While these principles are applied most often in cases against premises owners and lessors, they pertain equally to the plaintiff’s case against Frade’s, which is predicated upon negligent inspection and maintenance of the compactor and not upon any theory of product liability.

Frade’s took the laboring oar in this respect, having been the first of the three defendants to file a motion for summary judgment. After receiving the plaintiffs opposition, Frade’s moved to strike several portions of the plaintiff’s affidavits, including his recitation of the ADAP employees’ statements. The other defendants, who filed their own motions for summary judgment, did not file individual motions to strike; however, ADAP objected to the admissibility of the statements in its memorandum of law, and the judge concluded from the parties’ reliance on each other’s submissions that the matter before him should be treated as a single “consolidated Motion for Summary Judgment.” In these circumstances, we think it fair to assume that the admissibility of the ADAP employees’ statements was adequately challenged by all of the defendants.
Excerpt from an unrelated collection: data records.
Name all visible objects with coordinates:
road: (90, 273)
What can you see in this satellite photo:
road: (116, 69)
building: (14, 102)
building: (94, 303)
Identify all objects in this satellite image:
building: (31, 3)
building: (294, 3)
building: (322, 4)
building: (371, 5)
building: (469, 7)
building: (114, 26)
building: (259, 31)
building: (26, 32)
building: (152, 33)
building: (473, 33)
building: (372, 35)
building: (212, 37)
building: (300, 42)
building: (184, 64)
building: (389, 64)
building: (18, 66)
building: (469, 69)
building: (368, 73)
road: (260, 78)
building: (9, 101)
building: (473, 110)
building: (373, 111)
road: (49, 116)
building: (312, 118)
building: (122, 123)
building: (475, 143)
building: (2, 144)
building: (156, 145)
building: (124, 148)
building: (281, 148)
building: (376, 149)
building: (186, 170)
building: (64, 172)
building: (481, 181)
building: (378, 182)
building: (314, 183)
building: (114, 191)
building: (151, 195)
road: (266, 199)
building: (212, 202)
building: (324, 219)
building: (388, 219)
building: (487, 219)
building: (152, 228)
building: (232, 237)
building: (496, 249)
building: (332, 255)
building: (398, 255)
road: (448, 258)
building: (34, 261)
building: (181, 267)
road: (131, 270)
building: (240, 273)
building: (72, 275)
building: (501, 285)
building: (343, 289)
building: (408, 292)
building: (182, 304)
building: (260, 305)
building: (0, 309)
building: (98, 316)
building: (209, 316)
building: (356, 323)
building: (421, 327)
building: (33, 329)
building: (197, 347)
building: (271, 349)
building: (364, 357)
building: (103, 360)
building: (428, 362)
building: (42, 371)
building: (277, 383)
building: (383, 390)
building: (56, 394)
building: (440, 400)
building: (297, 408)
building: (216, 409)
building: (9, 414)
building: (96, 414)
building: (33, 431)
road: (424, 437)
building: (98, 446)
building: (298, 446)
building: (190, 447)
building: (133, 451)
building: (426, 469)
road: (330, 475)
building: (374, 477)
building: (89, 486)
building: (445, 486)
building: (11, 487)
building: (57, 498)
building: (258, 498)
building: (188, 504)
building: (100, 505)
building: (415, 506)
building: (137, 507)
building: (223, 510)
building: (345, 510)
The plaintiff argues in passing in his brief that the statments of the ADAP employees are admissible against all parties as declarations against pecuniary or proprietary interest. However, even if we were to assume that all other requirements of that hearsay exception could be met, the plaintiff has failed to make any showing in the summary judgment record of the declarants’ unavailability, a prerequisite of the exception. See Commonwealth v. Carr, 373 Mass. 617, 620-623 & n.9 (1977); Commonwealth v. Charles, 428 Mass. 672, 677-678 & n.1 (1999); Fed. R. Evid. 804(b)(3); Proposed Mass.R.Evid. 804(b)(3). To prove unavailability, the proponent of a statement must show that he “has been unable to procure the declarant’s attendance ... by process or other reasonable means.” Commonwealth v. Charles, supra at 678, quoting from Fed. R. Evid. 804(a)(5). The plaintiff here has placed no evidence in the record regarding what efforts have been expended to locate and secure the testimony of the two ADAP employees, and thus has not raised a factual question as to their unavailability.

As to the judge’s role in deciding preliminary questions of fact in ruling on evidence, see generally Liacos, Brodin & Avery, Massachusetts Evidence § 3.9.1 (7th ed. 1999); Fauci v. Mulready, 337 Mass. 532, 540 (1958); Proposed Mass.R.Evid. 104.